## DESCRIPTION OF THE TASK
Format the rows below as a JSON list of strings, one string per line, leaving out any blank lines.

## STORED ROWS
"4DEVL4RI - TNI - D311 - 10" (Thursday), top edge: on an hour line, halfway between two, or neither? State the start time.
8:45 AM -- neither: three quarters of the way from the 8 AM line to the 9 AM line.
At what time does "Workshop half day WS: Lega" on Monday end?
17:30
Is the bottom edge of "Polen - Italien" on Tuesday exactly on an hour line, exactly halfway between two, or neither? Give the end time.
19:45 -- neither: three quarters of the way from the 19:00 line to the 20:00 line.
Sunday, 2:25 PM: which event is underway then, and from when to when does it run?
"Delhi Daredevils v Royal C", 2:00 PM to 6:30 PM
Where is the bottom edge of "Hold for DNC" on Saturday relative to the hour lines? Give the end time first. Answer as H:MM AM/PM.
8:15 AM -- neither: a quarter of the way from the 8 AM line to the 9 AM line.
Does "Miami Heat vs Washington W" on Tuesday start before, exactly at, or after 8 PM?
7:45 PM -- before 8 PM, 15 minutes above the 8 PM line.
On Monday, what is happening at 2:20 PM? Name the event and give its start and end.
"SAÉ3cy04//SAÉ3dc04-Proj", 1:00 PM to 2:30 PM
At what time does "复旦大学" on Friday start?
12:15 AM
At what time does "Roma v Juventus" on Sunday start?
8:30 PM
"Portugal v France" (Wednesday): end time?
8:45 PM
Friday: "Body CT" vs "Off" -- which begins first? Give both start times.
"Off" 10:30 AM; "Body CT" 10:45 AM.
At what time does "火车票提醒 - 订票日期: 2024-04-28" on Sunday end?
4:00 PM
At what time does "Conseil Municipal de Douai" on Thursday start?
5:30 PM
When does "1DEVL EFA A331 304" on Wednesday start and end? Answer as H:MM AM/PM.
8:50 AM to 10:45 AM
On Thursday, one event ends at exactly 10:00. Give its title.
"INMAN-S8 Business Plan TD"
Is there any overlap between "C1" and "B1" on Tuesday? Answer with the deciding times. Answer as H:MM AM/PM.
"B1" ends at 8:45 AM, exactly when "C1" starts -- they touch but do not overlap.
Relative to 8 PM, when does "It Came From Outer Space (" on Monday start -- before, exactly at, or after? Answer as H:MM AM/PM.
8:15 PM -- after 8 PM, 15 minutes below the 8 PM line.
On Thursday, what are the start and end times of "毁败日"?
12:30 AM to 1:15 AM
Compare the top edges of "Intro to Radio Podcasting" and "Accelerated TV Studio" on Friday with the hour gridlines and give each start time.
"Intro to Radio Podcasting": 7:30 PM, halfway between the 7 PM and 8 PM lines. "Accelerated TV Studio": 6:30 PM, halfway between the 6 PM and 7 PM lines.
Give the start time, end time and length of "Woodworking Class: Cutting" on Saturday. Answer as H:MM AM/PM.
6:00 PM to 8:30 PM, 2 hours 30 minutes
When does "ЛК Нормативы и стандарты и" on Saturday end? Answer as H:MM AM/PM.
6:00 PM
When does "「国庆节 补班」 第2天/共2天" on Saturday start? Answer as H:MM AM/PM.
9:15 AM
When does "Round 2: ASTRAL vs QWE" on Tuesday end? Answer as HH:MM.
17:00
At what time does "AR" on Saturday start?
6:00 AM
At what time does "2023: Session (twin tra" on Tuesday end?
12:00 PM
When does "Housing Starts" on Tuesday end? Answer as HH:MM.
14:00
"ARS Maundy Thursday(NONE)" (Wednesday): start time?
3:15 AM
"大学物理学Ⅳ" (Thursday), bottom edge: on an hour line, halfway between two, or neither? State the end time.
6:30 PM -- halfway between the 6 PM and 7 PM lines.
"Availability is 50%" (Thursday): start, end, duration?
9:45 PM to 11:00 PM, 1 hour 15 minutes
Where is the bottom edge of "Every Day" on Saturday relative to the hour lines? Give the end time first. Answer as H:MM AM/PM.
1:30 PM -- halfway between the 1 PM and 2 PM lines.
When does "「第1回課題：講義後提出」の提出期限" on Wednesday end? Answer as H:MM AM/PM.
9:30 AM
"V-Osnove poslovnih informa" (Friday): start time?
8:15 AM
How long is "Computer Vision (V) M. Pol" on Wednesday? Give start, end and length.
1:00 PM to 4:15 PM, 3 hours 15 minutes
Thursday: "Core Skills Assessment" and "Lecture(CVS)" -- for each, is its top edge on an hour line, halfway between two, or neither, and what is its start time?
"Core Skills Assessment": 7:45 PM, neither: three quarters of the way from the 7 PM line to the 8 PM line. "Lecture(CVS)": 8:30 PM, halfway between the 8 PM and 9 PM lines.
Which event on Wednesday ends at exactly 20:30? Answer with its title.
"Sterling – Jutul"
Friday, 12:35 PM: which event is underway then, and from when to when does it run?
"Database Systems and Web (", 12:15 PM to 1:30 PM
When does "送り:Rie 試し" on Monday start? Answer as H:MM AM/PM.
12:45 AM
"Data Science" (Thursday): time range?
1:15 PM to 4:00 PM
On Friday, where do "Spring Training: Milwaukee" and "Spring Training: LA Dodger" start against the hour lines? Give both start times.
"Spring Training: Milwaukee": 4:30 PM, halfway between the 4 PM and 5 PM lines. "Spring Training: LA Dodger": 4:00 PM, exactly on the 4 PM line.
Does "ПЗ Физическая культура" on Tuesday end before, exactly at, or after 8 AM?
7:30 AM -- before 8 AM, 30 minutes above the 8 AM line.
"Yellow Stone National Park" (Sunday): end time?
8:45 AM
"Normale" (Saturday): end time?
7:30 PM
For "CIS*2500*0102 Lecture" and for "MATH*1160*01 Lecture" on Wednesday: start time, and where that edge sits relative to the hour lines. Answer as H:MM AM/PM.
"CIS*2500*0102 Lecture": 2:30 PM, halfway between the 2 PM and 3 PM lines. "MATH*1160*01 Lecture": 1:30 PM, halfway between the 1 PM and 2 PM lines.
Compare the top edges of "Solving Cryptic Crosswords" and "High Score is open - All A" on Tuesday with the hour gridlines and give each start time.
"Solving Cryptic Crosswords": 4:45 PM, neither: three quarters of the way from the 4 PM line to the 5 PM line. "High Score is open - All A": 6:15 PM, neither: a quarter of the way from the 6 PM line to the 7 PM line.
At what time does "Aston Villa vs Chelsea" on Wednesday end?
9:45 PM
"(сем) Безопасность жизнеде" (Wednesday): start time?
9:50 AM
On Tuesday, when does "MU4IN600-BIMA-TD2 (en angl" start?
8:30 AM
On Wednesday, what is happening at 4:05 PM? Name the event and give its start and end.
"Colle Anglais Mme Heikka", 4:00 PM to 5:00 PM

## RESPONSE TO THIS EXERCISE
[
  "\"4DEVL4RI - TNI - D311 - 10\" (Thursday), top edge: on an hour line, halfway between two, or neither? State the start time.",
  "8:45 AM -- neither: three quarters of the way from the 8 AM line to the 9 AM line.",
  "At what time does \"Workshop half day WS: Lega\" on Monday end?",
  "17:30",
  "Is the bottom edge of \"Polen - Italien\" on Tuesday exactly on an hour line, exactly halfway between two, or neither? Give the end time.",
  "19:45 -- neither: three quarters of the way from the 19:00 line to the 20:00 line.",
  "Sunday, 2:25 PM: which event is underway then, and from when to when does it run?",
  "\"Delhi Daredevils v Royal C\", 2:00 PM to 6:30 PM",
  "Where is the bottom edge of \"Hold for DNC\" on Saturday relative to the hour lines? Give the end time first. Answer as H:MM AM/PM.",
  "8:15 AM -- neither: a quarter of the way from the 8 AM line to the 9 AM line.",
  "Does \"Miami Heat vs Washington W\" on Tuesday start before, exactly at, or after 8 PM?",
  "7:45 PM -- before 8 PM, 15 minutes above the 8 PM line.",
  "On Monday, what is happening at 2:20 PM? Name the event and give its start and end.",
  "\"SAÉ3cy04//SAÉ3dc04-Proj\", 1:00 PM to 2:30 PM",
  "At what time does \"复旦大学\" on Friday start?",
  "12:15 AM",
  "At what time does \"Roma v Juventus\" on Sunday start?",
  "8:30 PM",
  "\"Portugal v France\" (Wednesday): end time?",
  "8:45 PM",
  "Friday: \"Body CT\" vs \"Off\" -- which begins first? Give both start times.",
  "\"Off\" 10:30 AM; \"Body CT\" 10:45 AM.",
  "At what time does \"火车票提醒 - 订票日期: 2024-04-28\" on Sunday end?",
  "4:00 PM",
  "At what time does \"Conseil Municipal de Douai\" on Thursday start?",
  "5:30 PM",
  "When does \"1DEVL EFA A331 304\" on Wednesday start and end? Answer as H:MM AM/PM.",
  "8:50 AM to 10:45 AM",
  "On Thursday, one event ends at exactly 10:00. Give its title.",
  "\"INMAN-S8 Business Plan TD\"",
  "Is there any overlap between \"C1\" and \"B1\" on Tuesday? Answer with the deciding times. Answer as H:MM AM/PM.",
  "\"B1\" ends at 8:45 AM, exactly when \"C1\" starts -- they touch but do not overlap.",
  "Relative to 8 PM, when does \"It Came From Outer Space (\" on Monday start -- before, exactly at, or after? Answer as H:MM AM/PM.",
  "8:15 PM -- after 8 PM, 15 minutes below the 8 PM line.",
  "On Thursday, what are the start and end times of \"毁败日\"?",
  "12:30 AM to 1:15 AM",
  "Compare the top edges of \"Intro to Radio Podcasting\" and \"Accelerated TV Studio\" on Friday with the hour gridlines and give each start time.",
  "\"Intro to Radio Podcasting\": 7:30 PM, halfway between the 7 PM and 8 PM lines. \"Accelerated TV Studio\": 6:30 PM, halfway between the 6 PM and 7 PM lines.",
  "Give the start time, end time and length of \"Woodworking Class: Cutting\" on Saturday. Answer as H:MM AM/PM.",
  "6:00 PM to 8:30 PM, 2 hours 30 minutes",
  "When does \"ЛК Нормативы и стандарты и\" on Saturday end? Answer as H:MM AM/PM.",
  "6:00 PM",
  "When does \"「国庆节 补班」 第2天/共2天\" on Saturday start? Answer as H:MM AM/PM.",
  "9:15 AM",
  "When does \"Round 2: ASTRAL vs QWE\" on Tuesday end? Answer as HH:MM.",
  "17:00",
  "At what time does \"AR\" on Saturday start?",
  "6:00 AM",
  "At what time does \"2023: Session (twin tra\" on Tuesday end?",
  "12:00 PM",
  "When does \"Housing Starts\" on Tuesday end? Answer as HH:MM.",
  "14:00",
  "\"ARS Maundy Thursday(NONE)\" (Wednesday): start time?",
  "3:15 AM",
  "\"大学物理学Ⅳ\" (Thursday), bottom edge: on an hour line, halfway between two, or neither? State the end time.",
  "6:30 PM -- halfway between the 6 PM and 7 PM lines.",
  "\"Availability is 50%\" (Thursday): start, end, duration?",
  "9:45 PM to 11:00 PM, 1 hour 15 minutes",
  "Where is the bottom edge of \"Every Day\" on Saturday relative to the hour lines? Give the end time first. Answer as H:MM AM/PM.",
  "1:30 PM -- halfway between the 1 PM and 2 PM lines.",
  "When does \"「第1回課題：講義後提出」の提出期限\" on Wednesday end? Answer as H:MM AM/PM.",
  "9:30 AM",
  "\"V-Osnove poslovnih informa\" (Friday): start time?",
  "8:15 AM",
  "How long is \"Computer Vision (V) M. Pol\" on Wednesday? Give start, end and length.",
  "1:00 PM to 4:15 PM, 3 hours 15 minutes",
  "Thursday: \"Core Skills Assessment\" and \"Lecture(CVS)\" -- for each, is its top edge on an hour line, halfway between two, or neither, and what is its start time?",
  "\"Core Skills Assessment\": 7:45 PM, neither: three quarters of the way from the 7 PM line to the 8 PM line. \"Lecture(CVS)\": 8:30 PM, halfway between the 8 PM and 9 PM lines.",
  "Which event on Wednesday ends at exactly 20:30? Answer with its title.",
  "\"Sterling – Jutul\"",
  "Friday, 12:35 PM: which event is underway then, and from when to when does it run?",
  "\"Database Systems and Web (\", 12:15 PM to 1:30 PM",
  "When does \"送り:Rie 試し\" on Monday start? Answer as H:MM AM/PM.",
  "12:45 AM",
  "\"Data Science\" (Thursday): time range?",
  "1:15 PM to 4:00 PM",
  "On Friday, where do \"Spring Training: Milwaukee\" and \"Spring Training: LA Dodger\" start against the hour lines? Give both start times.",
  "\"Spring Training: Milwaukee\": 4:30 PM, halfway between the 4 PM and 5 PM lines. \"Spring Training: LA Dodger\": 4:00 PM, exactly on the 4 PM line.",
  "Does \"ПЗ Физическая культура\" on Tuesday end before, exactly at, or after 8 AM?",
  "7:30 AM -- before 8 AM, 30 minutes above the 8 AM line.",
  "\"Yellow Stone National Park\" (Sunday): end time?",
  "8:45 AM",
  "\"Normale\" (Saturday): end time?",
  "7:30 PM",
  "For \"CIS*2500*0102 Lecture\" and for \"MATH*1160*01 Lecture\" on Wednesday: start time, and where that edge sits relative to the hour lines. Answer as H:MM AM/PM.",
  "\"CIS*2500*0102 Lecture\": 2:30 PM, halfway between the 2 PM and 3 PM lines. \"MATH*1160*01 Lecture\": 1:30 PM, halfway between the 1 PM and 2 PM lines.",
  "Compare the top edges of \"Solving Cryptic Crosswords\" and \"High Score is open - All A\" on Tuesday with the hour gridlines and give each start time.",
  "\"Solving Cryptic Crosswords\": 4:45 PM, neither: three quarters of the way from the 4 PM line to the 5 PM line. \"High Score is open - All A\": 6:15 PM, neither: a quarter of the way from the 6 PM line to the 7 PM line.",
  "At what time does \"Aston Villa vs Chelsea\" on Wednesday end?",
  "9:45 PM",
  "\"(сем) Безопасность жизнеде\" (Wednesday): start time?",
  "9:50 AM",
  "On Tuesday, when does \"MU4IN600-BIMA-TD2 (en angl\" start?",
  "8:30 AM",
  "On Wednesday, what is happening at 4:05 PM? Name the event and give its start and end.",
  "\"Colle Anglais Mme Heikka\", 4:00 PM to 5:00 PM"
]